Segment Start: Dataset section
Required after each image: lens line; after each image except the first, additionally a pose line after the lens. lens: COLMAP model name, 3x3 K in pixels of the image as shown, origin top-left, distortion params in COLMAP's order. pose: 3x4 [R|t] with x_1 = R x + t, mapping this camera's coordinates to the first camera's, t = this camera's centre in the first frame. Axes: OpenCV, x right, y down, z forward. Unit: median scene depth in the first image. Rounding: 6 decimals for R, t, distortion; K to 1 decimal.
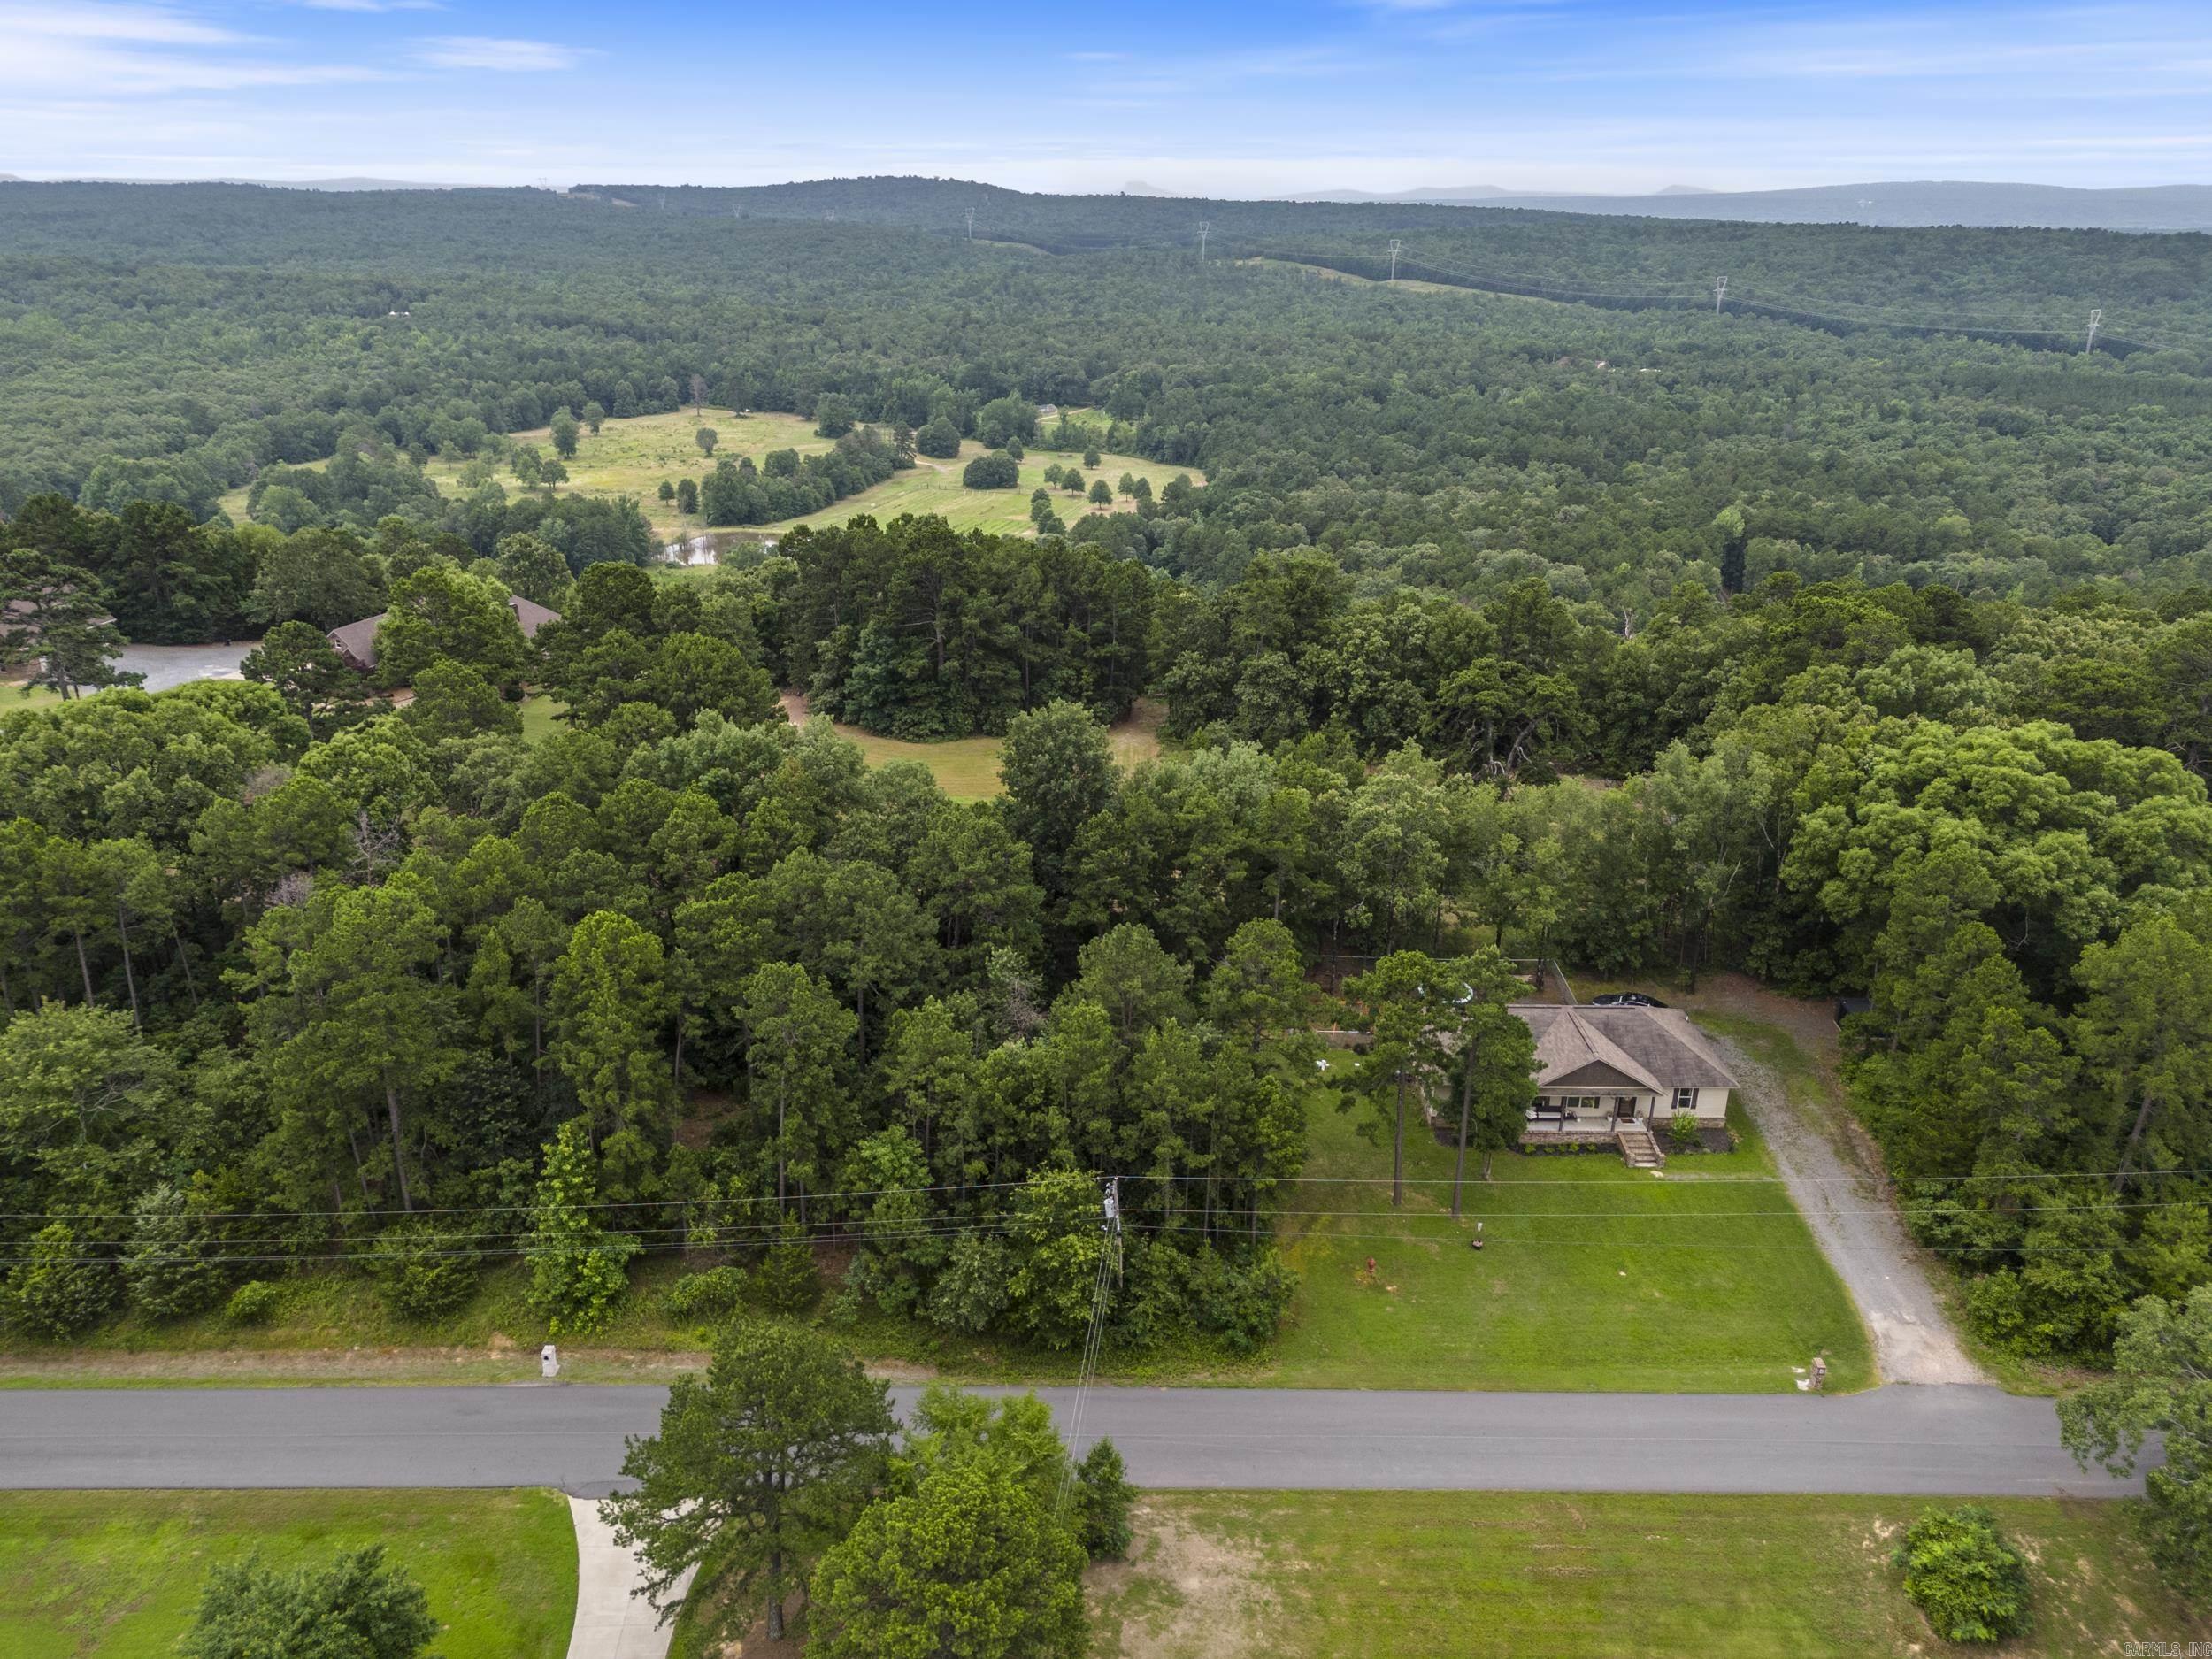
lens RADIAL K [[1614.5, 0, 1102.2], [0, 1614.5, 839.7], [0, 0, 1]] dist [0.063340, -0.030490]
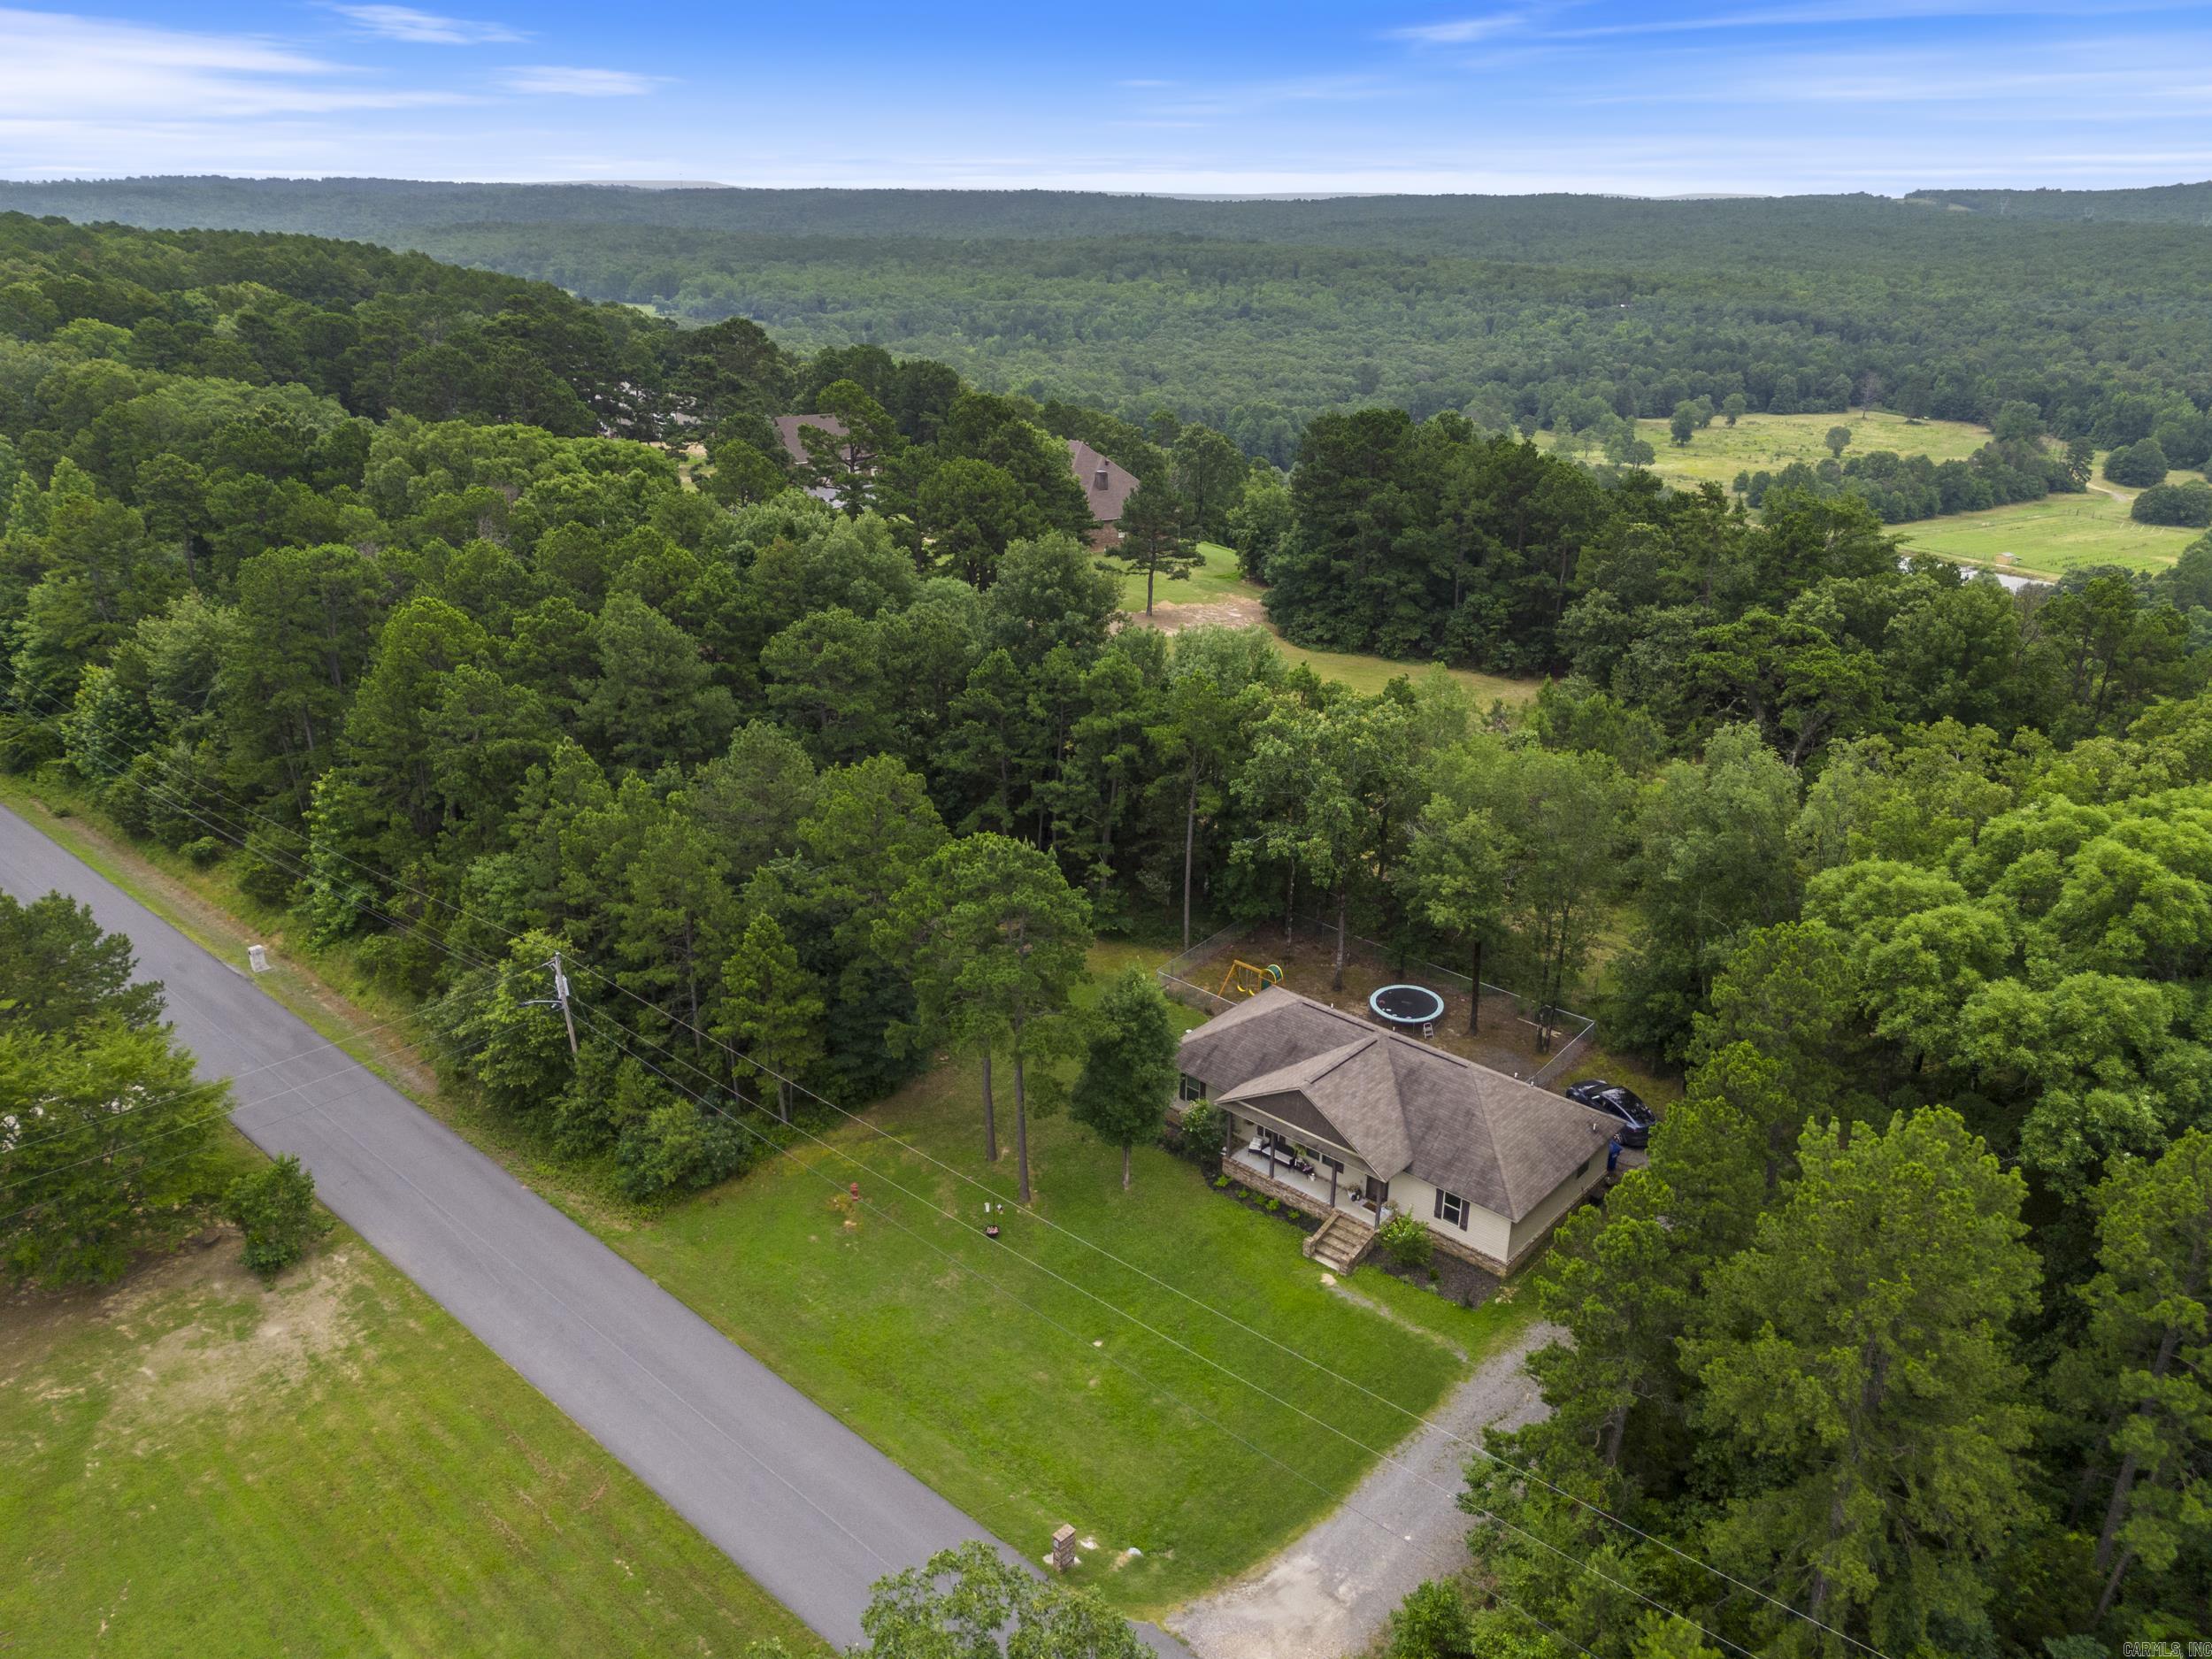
lens RADIAL K [[1614.5, 0, 1096.8], [0, 1614.5, 822.1], [0, 0, 1]] dist [0.063340, -0.030490]
pose [[0.736936, 0.245329, -0.629872, 0.739162], [-0.256367, 0.963635, 0.075382, -0.007706], [0.625460, 0.105927, 0.773032, 0.441962]]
Segment End: Dataset section
### [Your goal]
Print the listing verbatim; no pictures.

### [Response]
Required after each image: lens line; after each image except the first, additionally a pose line after the lens. lens: COLMAP model name, 3x3 K in pixels of the image as shown, origin top-left, distortion params in COLMAP's order. pose: 3x4 [R|t] with x_1 = R x + t, mapping this camera's coordinates to the first camera's, t = this camera's centre in the first frame. Axes: OpenCV, x right, y down, z forward. Unit: median scene depth in the first image. Rounding: 6 decimals for R, t, distortion; K to 1 decimal.
lens RADIAL K [[1614.5, 0, 1102.2], [0, 1614.5, 839.7], [0, 0, 1]] dist [0.063340, -0.030490]
lens RADIAL K [[1614.5, 0, 1096.8], [0, 1614.5, 822.1], [0, 0, 1]] dist [0.063340, -0.030490]
pose [[0.736936, 0.245329, -0.629872, 0.739162], [-0.256367, 0.963635, 0.075382, -0.007706], [0.625460, 0.105927, 0.773032, 0.441962]]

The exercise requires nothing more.